(EXERCISE) Repeat the lines below exactly as written, please, from the line with "[00:01.067]" to the line with "49: (464, 219, 0.39)", both lines included, and no others.

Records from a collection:

+-------+

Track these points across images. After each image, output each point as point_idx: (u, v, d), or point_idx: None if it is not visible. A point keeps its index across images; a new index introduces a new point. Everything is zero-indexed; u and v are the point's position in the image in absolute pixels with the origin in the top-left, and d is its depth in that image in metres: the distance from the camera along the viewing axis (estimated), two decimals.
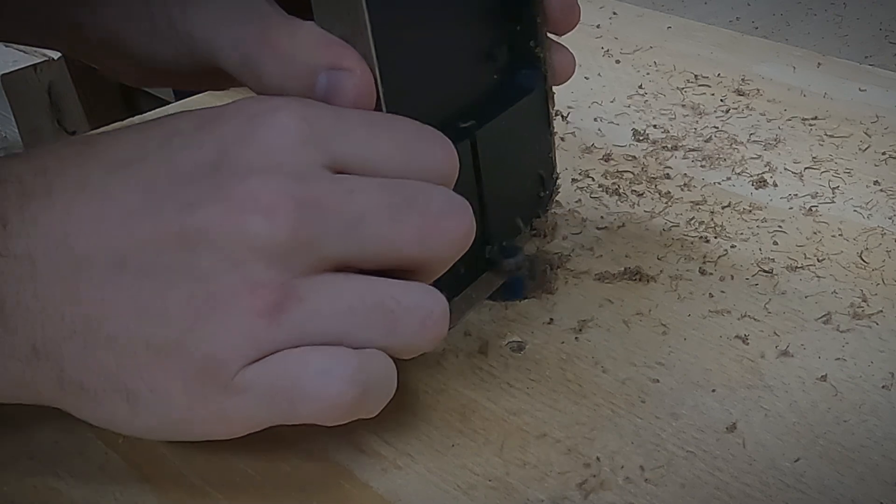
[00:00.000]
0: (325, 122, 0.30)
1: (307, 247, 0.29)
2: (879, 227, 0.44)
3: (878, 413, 0.34)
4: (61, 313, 0.28)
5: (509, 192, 0.41)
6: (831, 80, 0.58)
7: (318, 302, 0.29)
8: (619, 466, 0.32)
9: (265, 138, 0.29)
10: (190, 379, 0.29)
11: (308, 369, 0.29)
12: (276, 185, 0.29)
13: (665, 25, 0.67)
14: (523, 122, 0.42)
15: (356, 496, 0.32)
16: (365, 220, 0.29)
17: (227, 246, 0.28)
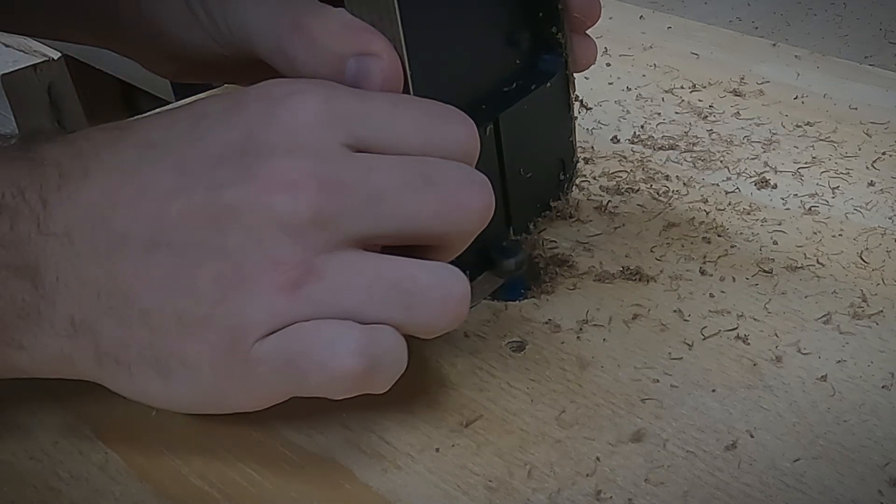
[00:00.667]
0: (347, 104, 0.31)
1: (329, 224, 0.30)
2: (879, 227, 0.44)
3: (878, 413, 0.34)
4: (98, 289, 0.29)
5: (531, 174, 0.42)
6: (831, 80, 0.58)
7: (337, 279, 0.30)
8: (619, 466, 0.32)
9: (289, 119, 0.30)
10: (216, 352, 0.30)
11: (317, 340, 0.30)
12: (299, 164, 0.30)
13: (665, 25, 0.67)
14: (545, 106, 0.43)
15: (356, 496, 0.32)
16: (384, 197, 0.30)
17: (254, 224, 0.29)
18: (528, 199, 0.43)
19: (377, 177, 0.30)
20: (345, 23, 0.34)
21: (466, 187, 0.32)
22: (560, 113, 0.44)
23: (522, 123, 0.41)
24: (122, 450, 0.34)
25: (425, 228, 0.31)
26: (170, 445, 0.34)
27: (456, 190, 0.31)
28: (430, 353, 0.38)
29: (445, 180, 0.31)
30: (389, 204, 0.30)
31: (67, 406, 0.36)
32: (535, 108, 0.42)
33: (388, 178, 0.31)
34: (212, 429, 0.35)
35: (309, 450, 0.34)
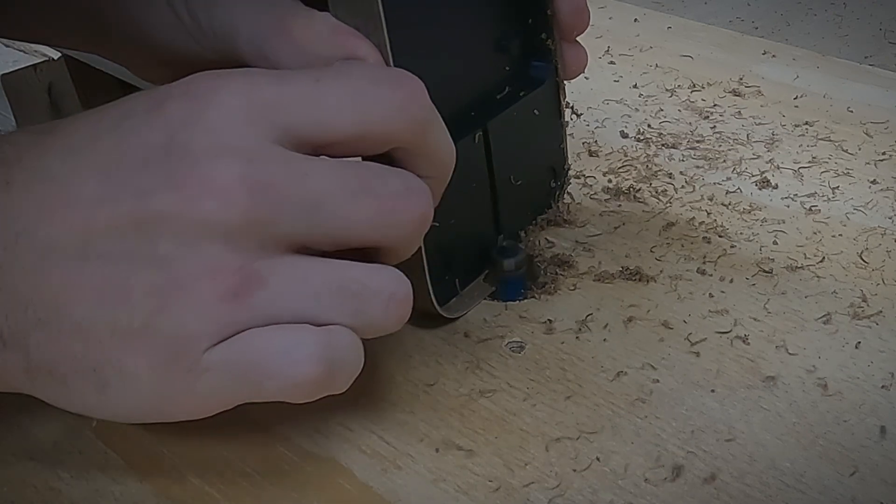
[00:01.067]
0: (268, 94, 0.30)
1: (263, 229, 0.29)
2: (879, 227, 0.44)
3: (878, 413, 0.34)
4: (26, 302, 0.29)
5: (521, 182, 0.42)
6: (831, 80, 0.58)
7: (282, 285, 0.29)
8: (619, 466, 0.32)
9: (209, 119, 0.29)
10: (156, 361, 0.29)
11: (272, 348, 0.29)
12: (226, 168, 0.28)
13: (665, 25, 0.67)
14: (535, 113, 0.42)
15: (356, 496, 0.32)
16: (320, 204, 0.29)
17: (183, 232, 0.28)
18: (519, 207, 0.43)
19: (311, 182, 0.29)
20: (330, 26, 0.33)
21: (402, 195, 0.31)
22: (550, 120, 0.44)
23: (512, 131, 0.41)
24: (122, 450, 0.34)
25: (361, 236, 0.30)
26: (170, 445, 0.34)
27: (392, 198, 0.30)
28: (430, 353, 0.38)
29: (381, 187, 0.30)
30: (324, 211, 0.29)
31: None
32: (525, 115, 0.42)
33: (322, 183, 0.29)
34: (212, 429, 0.34)
35: (309, 450, 0.34)
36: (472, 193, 0.40)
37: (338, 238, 0.30)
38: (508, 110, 0.40)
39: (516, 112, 0.41)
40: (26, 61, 0.96)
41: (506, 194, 0.41)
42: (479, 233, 0.41)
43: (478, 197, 0.40)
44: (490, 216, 0.41)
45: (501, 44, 0.41)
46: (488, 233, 0.42)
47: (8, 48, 0.99)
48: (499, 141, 0.40)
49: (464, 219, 0.39)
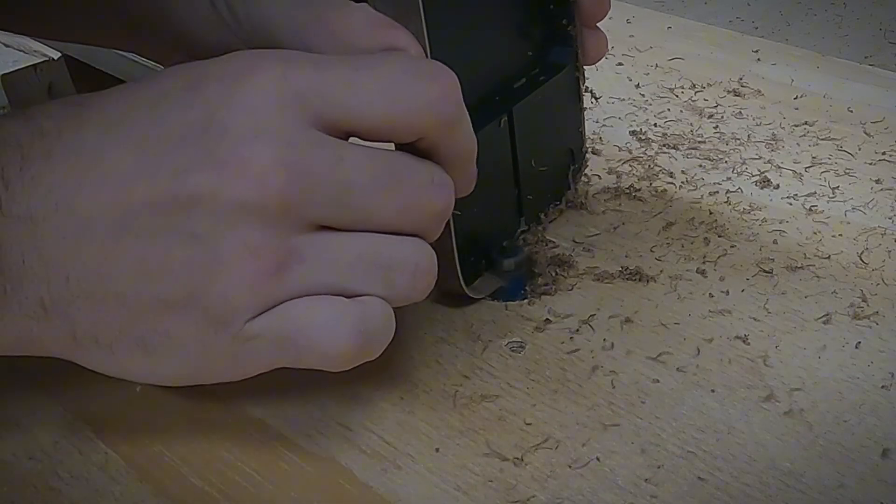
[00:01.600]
0: (304, 77, 0.30)
1: (297, 209, 0.30)
2: (879, 227, 0.44)
3: (878, 413, 0.34)
4: (66, 274, 0.29)
5: (543, 165, 0.43)
6: (831, 80, 0.58)
7: (317, 260, 0.30)
8: (619, 466, 0.32)
9: (247, 100, 0.30)
10: (201, 330, 0.30)
11: (313, 321, 0.30)
12: (263, 150, 0.29)
13: (665, 25, 0.67)
14: (556, 98, 0.43)
15: (356, 496, 0.32)
16: (351, 190, 0.30)
17: (220, 211, 0.29)
18: (540, 190, 0.44)
19: (345, 168, 0.30)
20: (369, 18, 0.34)
21: (428, 188, 0.32)
22: (571, 104, 0.45)
23: (535, 115, 0.42)
24: (122, 450, 0.34)
25: (386, 222, 0.31)
26: (170, 445, 0.34)
27: (418, 189, 0.32)
28: (430, 353, 0.38)
29: (409, 179, 0.31)
30: (354, 196, 0.30)
31: (67, 406, 0.36)
32: (547, 99, 0.42)
33: (355, 170, 0.30)
34: (212, 429, 0.35)
35: (309, 450, 0.34)
36: (497, 177, 0.41)
37: (365, 222, 0.31)
38: (532, 95, 0.41)
39: (539, 97, 0.42)
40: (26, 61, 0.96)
41: (528, 178, 0.42)
42: (503, 215, 0.42)
43: (501, 180, 0.41)
44: (513, 199, 0.42)
45: (524, 30, 0.42)
46: (511, 215, 0.43)
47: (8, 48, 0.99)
48: (522, 125, 0.41)
49: (488, 202, 0.40)
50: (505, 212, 0.42)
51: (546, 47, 0.43)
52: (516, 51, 0.42)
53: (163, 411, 0.35)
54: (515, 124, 0.40)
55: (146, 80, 0.32)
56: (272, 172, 0.29)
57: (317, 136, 0.30)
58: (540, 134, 0.43)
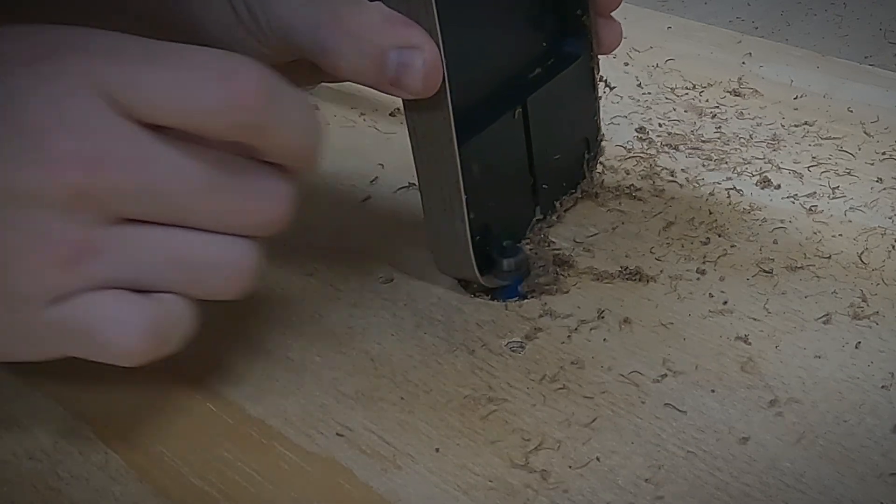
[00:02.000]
0: (108, 67, 0.29)
1: (99, 203, 0.29)
2: (879, 227, 0.44)
3: (878, 413, 0.34)
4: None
5: (558, 155, 0.43)
6: (831, 80, 0.58)
7: (119, 254, 0.29)
8: (619, 466, 0.32)
9: (52, 91, 0.28)
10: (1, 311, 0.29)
11: (104, 316, 0.29)
12: (64, 141, 0.28)
13: (665, 25, 0.67)
14: (571, 88, 0.44)
15: (356, 496, 0.32)
16: (160, 193, 0.29)
17: (17, 199, 0.28)
18: (556, 179, 0.44)
19: (154, 169, 0.29)
20: (384, 15, 0.34)
21: (251, 197, 0.30)
22: (585, 93, 0.45)
23: (550, 106, 0.42)
24: (122, 450, 0.34)
25: (205, 224, 0.30)
26: (170, 445, 0.34)
27: (243, 198, 0.30)
28: (430, 353, 0.38)
29: (229, 187, 0.30)
30: (163, 199, 0.29)
31: (67, 406, 0.36)
32: (562, 90, 0.43)
33: (165, 173, 0.29)
34: (212, 429, 0.35)
35: (309, 450, 0.34)
36: (512, 167, 0.41)
37: (179, 220, 0.30)
38: (546, 86, 0.41)
39: (554, 87, 0.42)
40: None
41: (543, 168, 0.42)
42: (518, 205, 0.43)
43: (517, 171, 0.42)
44: (528, 189, 0.43)
45: (538, 21, 0.42)
46: (527, 205, 0.43)
47: None
48: (537, 115, 0.41)
49: (504, 193, 0.40)
50: (520, 201, 0.43)
51: (560, 38, 0.43)
52: (530, 42, 0.42)
53: (163, 411, 0.35)
54: (530, 115, 0.40)
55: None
56: (70, 164, 0.28)
57: (127, 129, 0.29)
58: (555, 124, 0.43)
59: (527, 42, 0.42)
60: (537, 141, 0.41)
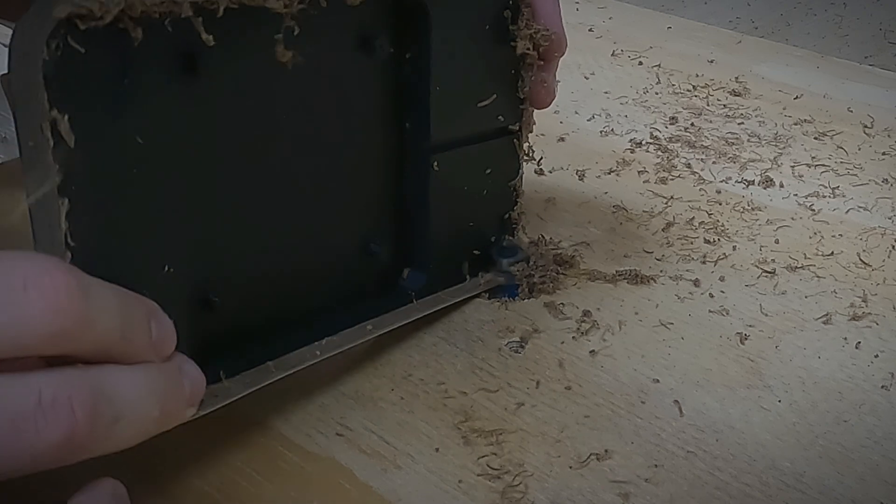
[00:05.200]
0: None
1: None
2: (879, 227, 0.44)
3: (878, 413, 0.34)
4: None
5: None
6: (831, 80, 0.58)
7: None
8: (619, 466, 0.32)
9: None
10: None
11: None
12: None
13: (665, 25, 0.67)
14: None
15: (356, 496, 0.32)
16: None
17: None
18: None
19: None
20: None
21: (22, 422, 0.24)
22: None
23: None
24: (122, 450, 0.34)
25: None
26: (170, 445, 0.34)
27: (6, 431, 0.24)
28: (429, 353, 0.38)
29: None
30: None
31: None
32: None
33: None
34: (212, 429, 0.34)
35: (309, 450, 0.34)
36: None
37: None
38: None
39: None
40: None
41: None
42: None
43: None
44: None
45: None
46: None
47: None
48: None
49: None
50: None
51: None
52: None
53: None
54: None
55: None
56: None
57: None
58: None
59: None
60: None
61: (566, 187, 0.48)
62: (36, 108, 0.25)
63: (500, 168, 0.40)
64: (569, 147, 0.52)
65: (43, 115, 0.25)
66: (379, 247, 0.38)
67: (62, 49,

+-------+

(OUTPUT OF THE EXERCISE)
[00:01.067]
0: (268, 94, 0.30)
1: (263, 229, 0.29)
2: (879, 227, 0.44)
3: (878, 413, 0.34)
4: (26, 302, 0.29)
5: (521, 182, 0.42)
6: (831, 80, 0.58)
7: (282, 285, 0.29)
8: (619, 466, 0.32)
9: (209, 119, 0.29)
10: (156, 361, 0.29)
11: (272, 348, 0.29)
12: (226, 168, 0.28)
13: (665, 25, 0.67)
14: (535, 113, 0.42)
15: (356, 496, 0.32)
16: (320, 204, 0.29)
17: (183, 232, 0.28)
18: (519, 207, 0.43)
19: (311, 182, 0.29)
20: (330, 26, 0.33)
21: (402, 195, 0.31)
22: (550, 120, 0.44)
23: (512, 131, 0.41)
24: (122, 450, 0.34)
25: (361, 236, 0.30)
26: (170, 445, 0.34)
27: (392, 198, 0.30)
28: (430, 353, 0.38)
29: (381, 187, 0.30)
30: (324, 211, 0.29)
31: None
32: (525, 115, 0.42)
33: (322, 183, 0.29)
34: (212, 429, 0.34)
35: (309, 450, 0.34)
36: (472, 193, 0.40)
37: (338, 238, 0.30)
38: (508, 110, 0.40)
39: (516, 112, 0.41)
40: (26, 61, 0.96)
41: (506, 194, 0.41)
42: (479, 233, 0.41)
43: (478, 197, 0.40)
44: (490, 216, 0.41)
45: (501, 44, 0.41)
46: (488, 233, 0.42)
47: (8, 48, 0.99)
48: (499, 141, 0.40)
49: (464, 219, 0.39)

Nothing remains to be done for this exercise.